There are tournaments every once in a while where you just have to say “Holy Snot!”

If you were watching any part of the Elite Series Alabama River Charge presented by Star Brite, then those words became pretty commonplace Thursday.

Let me give you a little taste.

While Kelly Jordon took top honors in the Carhartt Big Bass honors with a 6-pound, 4-ounce largemouth, there were a couple times when other Elites hoisted 5-pound plus spotted bass as part of their bag.

For those of you who spend a lot of your time thinking about spotted bass as a last-minute filler to a short limit, or an easy way to post up a few bites for the kids, then think about that: Skeet Reese weighed in a 5-pound, 1-ounce spot that looked like it would kick the green out of a largemouth twice its size.

Those things make you want to say “Holy Snot!”

But it doesn’t stop there. Looking through the standings I see several things that give me pause, before I utter that phrase.

Paul Elias, for instance, is sitting in second with 18-4. His position by itself doesn’t really stop the presses. Elias is a giant in the fishing world. He wins tournaments. But for us old-timers, who remember 1982 when Elias won the Bassmaster Classic here, that is something that produces a grin and a, well, “Holy Snot!”

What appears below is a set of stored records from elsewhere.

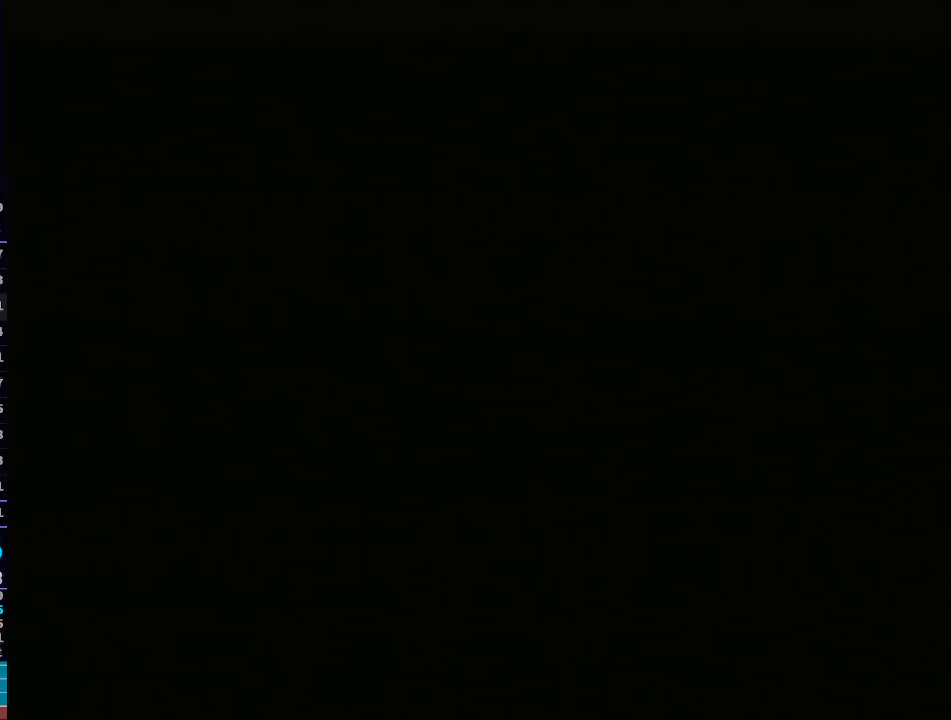
{"buttons": ["A"], "left_stick": "center", "right_stick": "center", "events": [[400, "A", "down"]]}
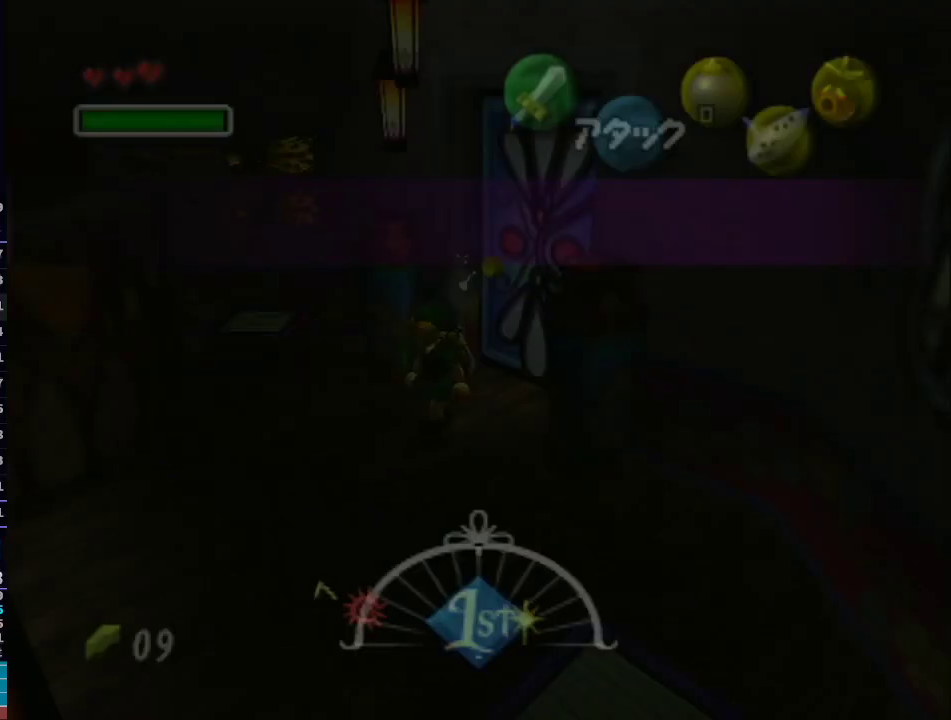
{"buttons": [], "left_stick": "down-left", "right_stick": "center", "events": [[17, "left_stick", "down"], [83, "A", "up"], [433, "left_stick", "down-left"]]}
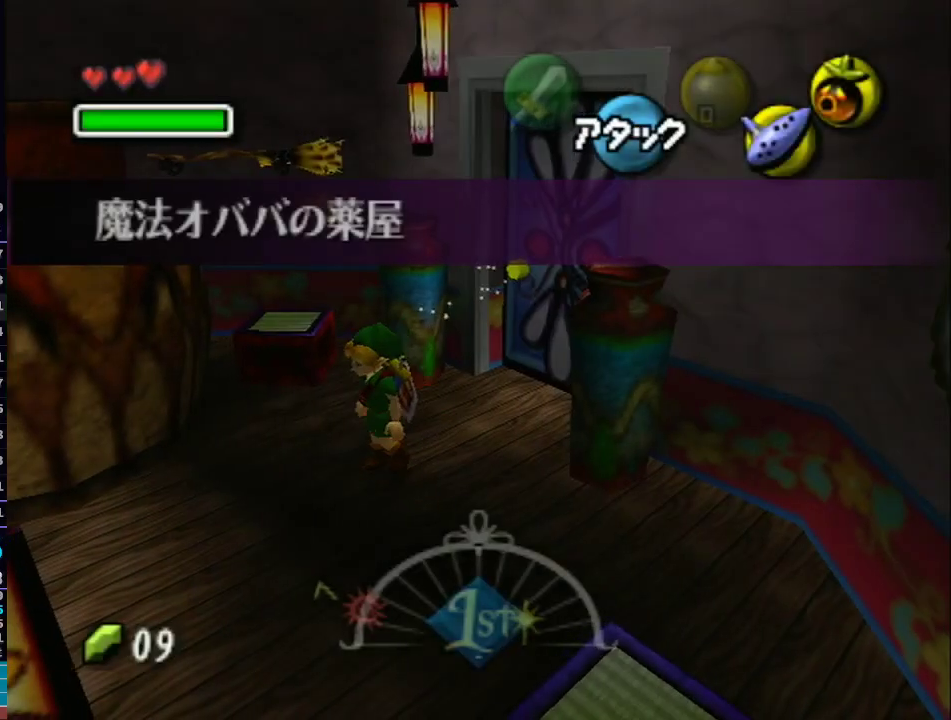
{"buttons": [], "left_stick": "down-left", "right_stick": "center", "events": []}
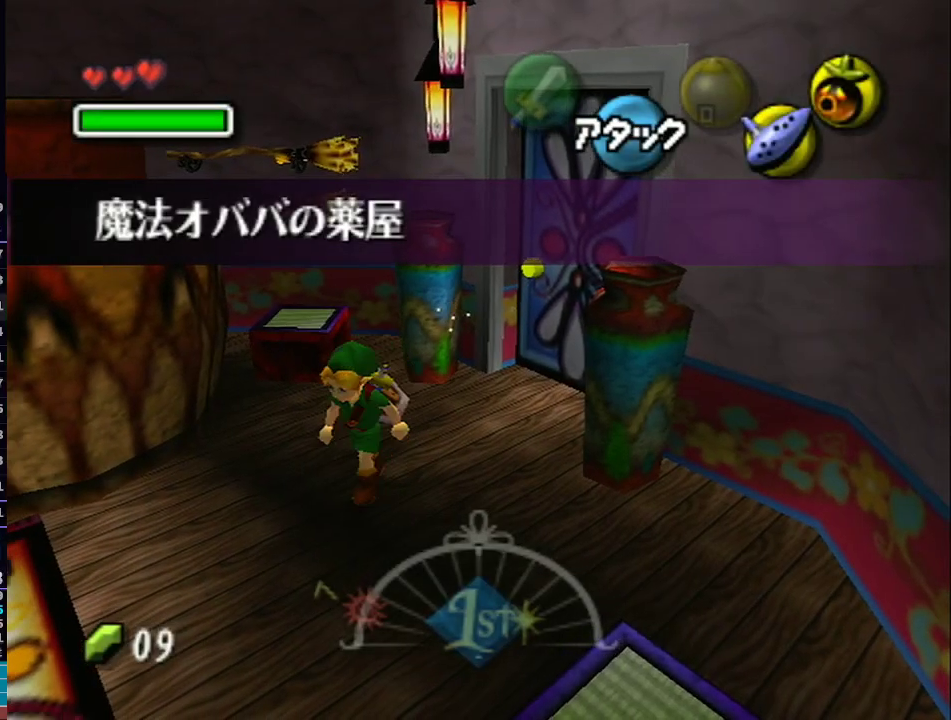
{"buttons": ["A"], "left_stick": "center", "right_stick": "center", "events": [[433, "A", "down"], [467, "left_stick", "center"]]}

Even more so when you look down the standings: Some of the best river fishermen in the world (and this is a river) are sitting in the bottom of these standings. Kevin Short is 77th, Kenyon Hill is 78th, Stephen Browning is 85th, Scott Rook is 89th, Ott DeFoe, who won the postseason event here a couple years ago, is 93rd, Pete Ponds is 95th and Charlie Hartley is 97th.

There are a few more scattered above those, but just seeing that all-star cast of river anglers in the bottom quarter makes you utter those words.

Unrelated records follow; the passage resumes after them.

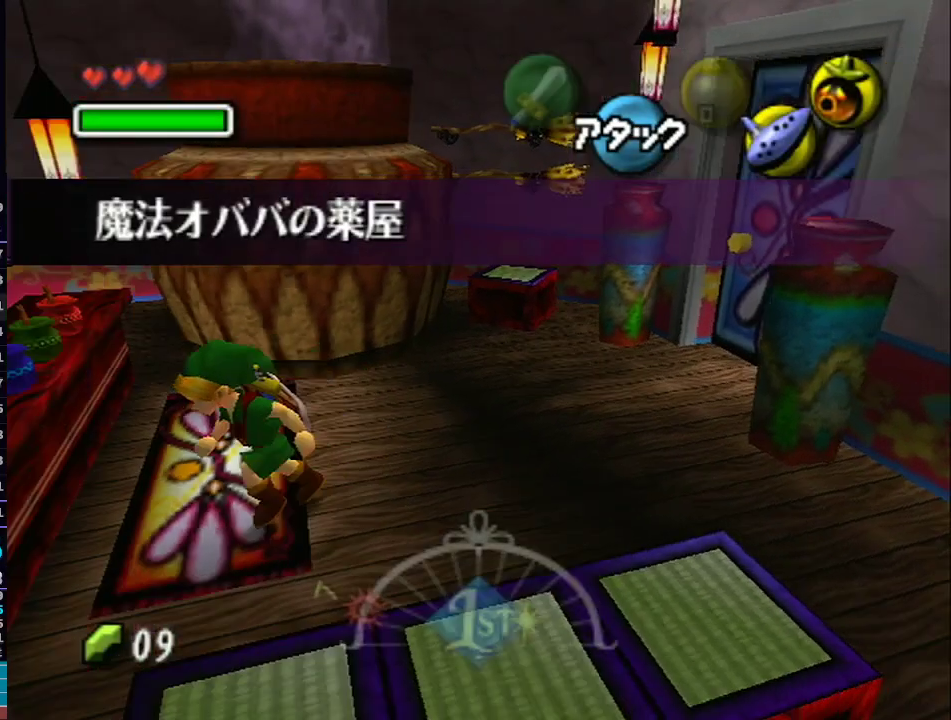
{"buttons": [], "left_stick": "center", "right_stick": "center", "events": [[33, "A", "up"], [117, "A", "down"], [233, "A", "up"]]}
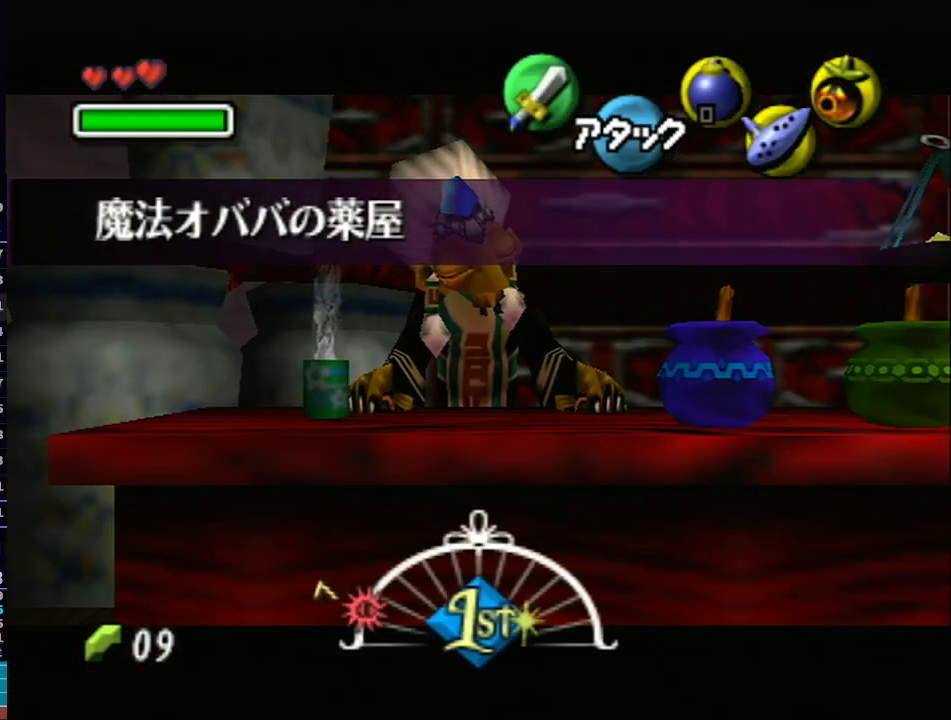
{"buttons": [], "left_stick": "center", "right_stick": "center", "events": []}
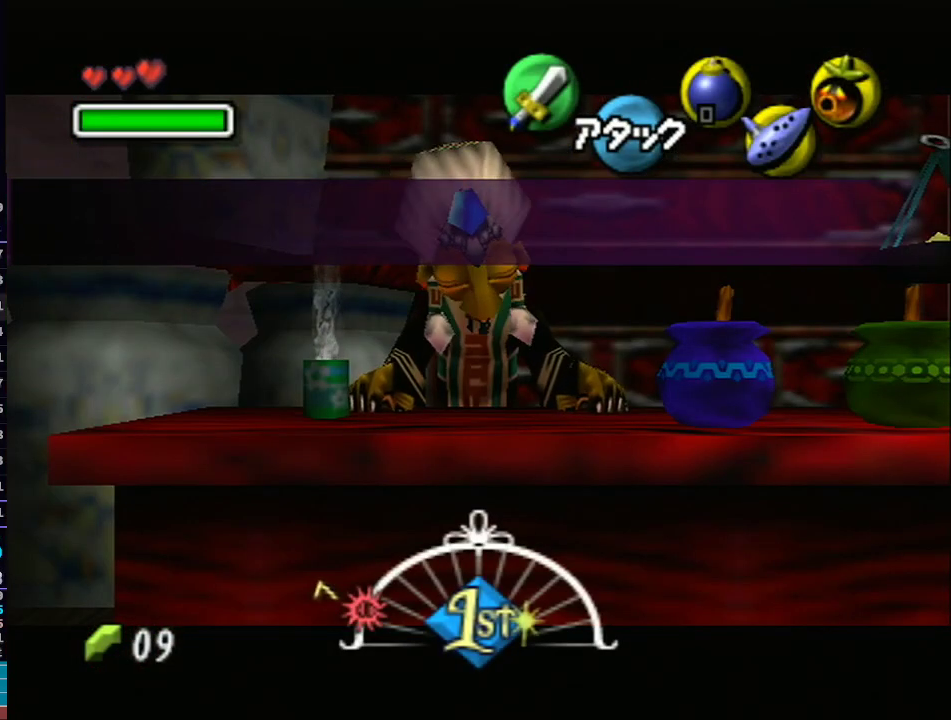
{"buttons": [], "left_stick": "center", "right_stick": "center", "events": []}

Add to that is where some of these guys are fishing. If you fish local events, you realize some of these guys have the nerves of steel to go where locals would never venture. That’s mostly due to high water. Two of those are traveling all the way up the Tallapoosa. One of those paid the price by knocking out his lower unit.Biffle knocked out his lower unti. (Photo by Marshal Mike Hearn

Tommy Biffle paid that price. Kelly Jaye, who is with him, said on the weigh-in stand that after he idled through the only place on the river in that area you could get through, he heard Biffle’s motor fire up. He didn’t characterize it this way, but it’s our guess that however he said it, “Holy Snot” pretty much sums it up.

Understand that where they are going is normally considered canoe water, where it often takes two full days of floating in a canoe to get from where these guys are fishing to navigable water for a bass boat. This is why the locals are saying “Holy Snot!”

The locals, though, know that at any minute, whether by the whims of Mother Nature or Alabama Power, that influx of water could be completely shut off, leaving some of those anglers uttering the words.

The awesome thing is all over the Alabama River and its tributaries the fish are biting in a big way. A full 90 of the 100 anglers caught limits. The weights are respectable, even eye-opening if you were to look at the recent postseason events from here. And according to weigh-in officials, 90 percent of those fish weighed in on Day One were spotted bass.  That stat alone deserves it’s own “Holy Snot” moment.

All you can say is there will likely be more “Holy Snot” moments on Day Two as well as the rest of this event.  Isn’t that just the way we like it?